** Opening Document excerpt block **

The doctor doesn’t think the rollout is targeting those who need the COVID-19 vaccine the most.
Cushman says while a social worker in downtown Toronto dealing with homeless people is at risk, a social worker answering the phones in Renfrew County isn’t and shouldn’t be in the same priority group.
Cushman adds the province of Quebec has a much better approach in its vaccination rollout, targeting the most vulnerable seniors first.
He says, while he is 73 and a doctor, he won’t be lining up for the COVID-19 vaccine right now, since he is not a frontline healthcare worker or in the 75+ age group.
Restaurant workers join Phase 2 in vaccine rollout
ONTARIO – Ontario restaurant workers will get the COVID-19 vaccine in Phase 2, government officials said.
On March 5, Ontario officials released a list of eligible people for the COVID-19 vaccine during its next phase. This stage will see shots administered based on risk factors including age, neighbourhood, existing health conditions, and inability to work from home.
The province is planning on vaccinating nine million people in Phase 2, and the updated plan does not include the recently approved Johnson & Johnson vaccine.
After Phase 2 is completed, everyone between the ages of 16 and 59 are expected be eligible for their first dose.
The province split up workers in to different categories, including the following:
- Those who live and work in congregate settings
- All at-risk staff, essential caregivers, and residents from the following congregate settings will be eligible for the COVID-19 vaccine:
- Supportive housing
- Developmental services/intervenor and supported independent living (SIL)

** Closing Document excerpt block **

Task details >> Reproduce the vaccine rollout article above word for word, beginning at "The doctor doesn’t" and stopping after "government officials said.".

** Opening Records shown block **

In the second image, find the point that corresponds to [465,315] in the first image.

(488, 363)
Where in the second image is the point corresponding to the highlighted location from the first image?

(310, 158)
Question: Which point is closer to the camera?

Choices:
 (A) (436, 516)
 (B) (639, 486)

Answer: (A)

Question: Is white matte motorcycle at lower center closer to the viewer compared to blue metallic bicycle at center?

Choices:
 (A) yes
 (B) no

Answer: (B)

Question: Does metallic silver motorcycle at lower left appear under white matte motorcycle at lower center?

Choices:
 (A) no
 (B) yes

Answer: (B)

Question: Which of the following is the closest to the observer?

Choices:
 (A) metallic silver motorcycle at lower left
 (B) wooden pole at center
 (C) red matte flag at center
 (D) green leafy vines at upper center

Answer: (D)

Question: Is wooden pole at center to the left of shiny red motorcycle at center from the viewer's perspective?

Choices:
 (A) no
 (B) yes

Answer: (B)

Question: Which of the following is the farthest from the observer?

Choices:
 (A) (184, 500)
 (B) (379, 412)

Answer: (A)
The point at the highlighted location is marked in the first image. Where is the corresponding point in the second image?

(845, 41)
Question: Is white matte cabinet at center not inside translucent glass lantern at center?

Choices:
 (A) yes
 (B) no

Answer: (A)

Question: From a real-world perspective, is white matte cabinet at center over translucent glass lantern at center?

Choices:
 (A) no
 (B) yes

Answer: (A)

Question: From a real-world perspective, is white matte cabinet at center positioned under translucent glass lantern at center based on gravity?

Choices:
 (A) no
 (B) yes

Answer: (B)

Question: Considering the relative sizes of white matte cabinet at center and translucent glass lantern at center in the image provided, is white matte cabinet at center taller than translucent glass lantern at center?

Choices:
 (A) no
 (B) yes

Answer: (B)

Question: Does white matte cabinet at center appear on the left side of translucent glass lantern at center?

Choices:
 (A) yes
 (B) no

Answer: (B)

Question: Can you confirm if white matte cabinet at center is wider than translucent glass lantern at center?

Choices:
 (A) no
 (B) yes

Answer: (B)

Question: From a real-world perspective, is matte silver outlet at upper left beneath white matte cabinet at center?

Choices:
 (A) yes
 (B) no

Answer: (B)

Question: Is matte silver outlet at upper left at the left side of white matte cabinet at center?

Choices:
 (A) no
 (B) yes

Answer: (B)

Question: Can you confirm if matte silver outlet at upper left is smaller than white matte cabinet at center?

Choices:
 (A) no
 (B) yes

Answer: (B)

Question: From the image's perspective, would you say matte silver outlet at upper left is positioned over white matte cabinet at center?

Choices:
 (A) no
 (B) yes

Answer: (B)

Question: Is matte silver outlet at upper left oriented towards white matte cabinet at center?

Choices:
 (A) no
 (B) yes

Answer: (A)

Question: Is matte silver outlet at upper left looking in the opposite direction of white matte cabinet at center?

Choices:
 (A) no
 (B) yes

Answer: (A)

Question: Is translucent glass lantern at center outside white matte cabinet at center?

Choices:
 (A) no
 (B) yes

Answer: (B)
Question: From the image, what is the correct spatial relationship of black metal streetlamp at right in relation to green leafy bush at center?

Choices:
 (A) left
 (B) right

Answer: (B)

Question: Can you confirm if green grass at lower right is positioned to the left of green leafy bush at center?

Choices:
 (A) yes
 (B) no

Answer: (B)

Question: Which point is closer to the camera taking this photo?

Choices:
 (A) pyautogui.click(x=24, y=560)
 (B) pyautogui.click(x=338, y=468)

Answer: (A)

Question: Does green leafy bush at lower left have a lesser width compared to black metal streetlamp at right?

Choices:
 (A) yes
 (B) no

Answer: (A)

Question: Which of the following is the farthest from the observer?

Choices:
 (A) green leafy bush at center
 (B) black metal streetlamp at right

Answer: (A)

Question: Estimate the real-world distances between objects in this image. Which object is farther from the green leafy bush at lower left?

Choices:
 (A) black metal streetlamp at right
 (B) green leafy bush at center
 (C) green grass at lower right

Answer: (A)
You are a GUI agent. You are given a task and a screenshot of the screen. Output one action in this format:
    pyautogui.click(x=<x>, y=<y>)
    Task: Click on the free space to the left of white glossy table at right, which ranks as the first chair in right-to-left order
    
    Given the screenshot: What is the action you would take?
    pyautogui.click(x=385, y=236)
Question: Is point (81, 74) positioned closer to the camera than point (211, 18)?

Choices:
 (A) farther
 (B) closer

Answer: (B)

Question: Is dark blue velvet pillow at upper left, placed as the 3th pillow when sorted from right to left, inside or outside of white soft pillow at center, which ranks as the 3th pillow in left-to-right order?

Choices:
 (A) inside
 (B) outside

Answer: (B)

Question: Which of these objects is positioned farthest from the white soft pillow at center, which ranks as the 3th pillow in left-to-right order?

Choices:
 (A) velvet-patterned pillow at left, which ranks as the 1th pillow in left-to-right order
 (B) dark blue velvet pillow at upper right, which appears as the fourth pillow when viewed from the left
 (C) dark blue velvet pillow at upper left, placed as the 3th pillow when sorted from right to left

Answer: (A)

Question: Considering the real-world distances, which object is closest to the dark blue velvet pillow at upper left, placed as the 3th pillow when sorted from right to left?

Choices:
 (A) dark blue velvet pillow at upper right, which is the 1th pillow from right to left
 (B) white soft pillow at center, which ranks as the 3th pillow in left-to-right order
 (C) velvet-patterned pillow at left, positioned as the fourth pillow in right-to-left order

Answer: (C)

** Closing Records shown block **

Output of the task >>
The doctor doesn’t think the rollout is targeting those who need the COVID-19 vaccine the most.
Cushman says while a social worker in downtown Toronto dealing with homeless people is at risk, a social worker answering the phones in Renfrew County isn’t and shouldn’t be in the same priority group.
Cushman adds the province of Quebec has a much better approach in its vaccination rollout, targeting the most vulnerable seniors first.
He says, while he is 73 and a doctor, he won’t be lining up for the COVID-19 vaccine right now, since he is not a frontline healthcare worker or in the 75+ age group.
Restaurant workers join Phase 2 in vaccine rollout
ONTARIO – Ontario restaurant workers will get the COVID-19 vaccine in Phase 2, government officials said.